_Work required_.
Copy every line of text in the items below character for character, keeping the words that are cut short at the start or end of a line.

_The records_.
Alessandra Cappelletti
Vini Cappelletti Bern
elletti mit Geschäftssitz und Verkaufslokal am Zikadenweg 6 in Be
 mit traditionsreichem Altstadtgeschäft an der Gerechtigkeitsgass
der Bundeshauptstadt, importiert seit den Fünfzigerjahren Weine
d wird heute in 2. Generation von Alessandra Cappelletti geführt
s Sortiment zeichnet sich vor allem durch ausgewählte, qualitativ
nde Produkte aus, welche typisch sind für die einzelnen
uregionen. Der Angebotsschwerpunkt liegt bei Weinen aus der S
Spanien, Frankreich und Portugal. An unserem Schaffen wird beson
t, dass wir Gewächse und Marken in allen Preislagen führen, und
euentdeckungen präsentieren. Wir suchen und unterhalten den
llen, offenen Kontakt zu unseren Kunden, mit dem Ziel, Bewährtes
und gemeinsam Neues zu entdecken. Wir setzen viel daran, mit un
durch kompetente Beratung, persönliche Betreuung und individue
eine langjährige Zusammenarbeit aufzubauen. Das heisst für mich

_Result of the task_.
Alessandra Cappelletti
Vini Cappelletti Bern
elletti mit Geschäftssitz und Verkaufslokal am Zikadenweg 6 in Be
 mit traditionsreichem Altstadtgeschäft an der Gerechtigkeitsgass
der Bundeshauptstadt, importiert seit den Fünfzigerjahren Weine
d wird heute in 2. Generation von Alessandra Cappelletti geführt
s Sortiment zeichnet sich vor allem durch ausgewählte, qualitativ
nde Produkte aus, welche typisch sind für die einzelnen
uregionen. Der Angebotsschwerpunkt liegt bei Weinen aus der S
Spanien, Frankreich und Portugal. An unserem Schaffen wird beson
t, dass wir Gewächse und Marken in allen Preislagen führen, und
euentdeckungen präsentieren. Wir suchen und unterhalten den
llen, offenen Kontakt zu unseren Kunden, mit dem Ziel, Bewährtes
und gemeinsam Neues zu entdecken. Wir setzen viel daran, mit un
durch kompetente Beratung, persönliche Betreuung und individue
eine langjährige Zusammenarbeit aufzubauen. Das heisst für mich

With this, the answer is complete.